I look forward to the reprieve when I feel up to playing and I feel like this is a person I feel very safe with.

I recently moved on a little farm with my son, wife and 3 grandkids. My son and wife are respectful and we give each other much autonomy. I cook meals and bake a lot for this busy family and they do not take it for granted. I realize, with their busy lives, they need help and I need to feel helpful and I started cooking meals for my family very early on so am able to follow recipes and produce some homemade meals they would not get when no one has time to cook.
If I start feeling overwhelmed or any "should" , I will not make a meal. If I end up making a meal any day, I send a photo of it so they know they don't have to pick up fast food or whatever....it is all up to me. If I feel the need for company I might sit at the dinner table with the noisy family or watch tv or play a game with them.

Things like this keep me going each day , I've pretty much ended the struggle. I live on a different plane than most of the normies out there......as long as I'm taking care of myself.

And, amazingly, it is working for me.....i have less panic attacks and flashbacks.
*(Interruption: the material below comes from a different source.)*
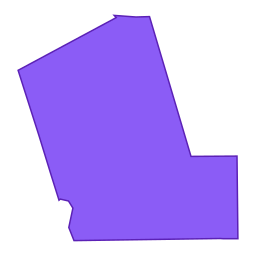 Liberty, Texas, United States of America (Natural Earth projection)
{"feature_id": "52423323B64688263814776", "entity_name": "Liberty", "entity_type": "district", "adm_level": 2, "iso_a3": "USA", "parent_name": "United States of America", "parent_adm1": "Texas", "projection": "natural_earth1", "projection_center": [-94.842, 30.189], "detail": "fine", "context": "isolated", "style": "filled", "palette": "violet", "viewbox_px": 256, "rotation_deg": 0, "n_neighbors": 0, "source": "geoboundaries", "source_scale": "gbopen_adm2", "svg_char_len": 345}
<svg xmlns="http://www.w3.org/2000/svg" viewBox="0 0 256 256"><path d="M74.0,240.6L220.3,238.5L223.0,238.7L237.9,238.7L237.0,156.1L191.0,156.4L149.5,16.6L136.0,17.0L114.2,15.4L116.2,17.6L18.1,70.3L39.1,136.0L51.2,175.3L59.0,200.2L60.3,199.1L68.5,201.0L72.9,208.1L68.8,227.5L74.0,240.6Z" fill="#8b5cf6" stroke="#5b21b6" stroke-width="1.5"/></svg>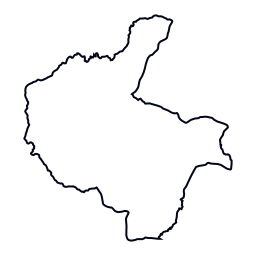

Of course, it is always progress not perfection.... one step forward, 3 steps back.....getting back on the saddle..... CPTSD involves a lot of inner reflection for me and is a condition I am adapting to not expecting a cure anymore.

Hope some of this is helpful.

I wish you well!
 
So many people have so called normal lives and find it hard to imagine anything different. We are crashing their dreams of a pretty world with the reality and the horror.
If people ask why I'm in therapy I tell them otherwise I just say I had one of those childhoods that makes front page and leave it at that. I think the shock factor comes from the fact we can talk so matter of factly about stuff they cannot begin to imagine being our normal.
 
I have never felt normal and quite frankly, I have never had the desire to. I have always felt that I am wandering around in an insane asylum. I have always been a contrarian, if everybody is thinking something, it must be wrong. Authority in any form is repugnant. I think people who see things differently are felt as a threat by those who grasp to hold on to the illusion of being normal. Just under the surface there is a fear of a painful awakening coming their way, like maybe they got it all wrong. They believed the television. That next purchase will surely make them happy.
 
So my ultimate question is, does anyone have any insight into this? Personal experience? Do we scare the “normal” folk away with our pain?
My experience is the opposite… “normal” people attempt to glom on, and want to know more-more-more, whilst people with their own traumas have very strictly defined codes of conduct / sense of occasion / soft & hard limits… and discovering what those are is always a careful walk across thin ice.

UNLESS Children are present. If children are present? It is never okay to discuss anything you wouldn’t actually DO to/with those children. Not just things like rape/abuse/war, etc.. But also anything you would need parental permission for (ice cream, field trips, adventures, whatever). If children are present? The child comes first. Because children absorb everything around them. People’s pain, people’s excitement, everything. Even if it’s in a language the child doesn’t speak, the tone & body language being used will propel them into sharing the experience on a mental/emotional level. So children present? COMPLETELY change the rules of interaction to “light & superficial”… just as being at work changes the rules of interaction to “professional”.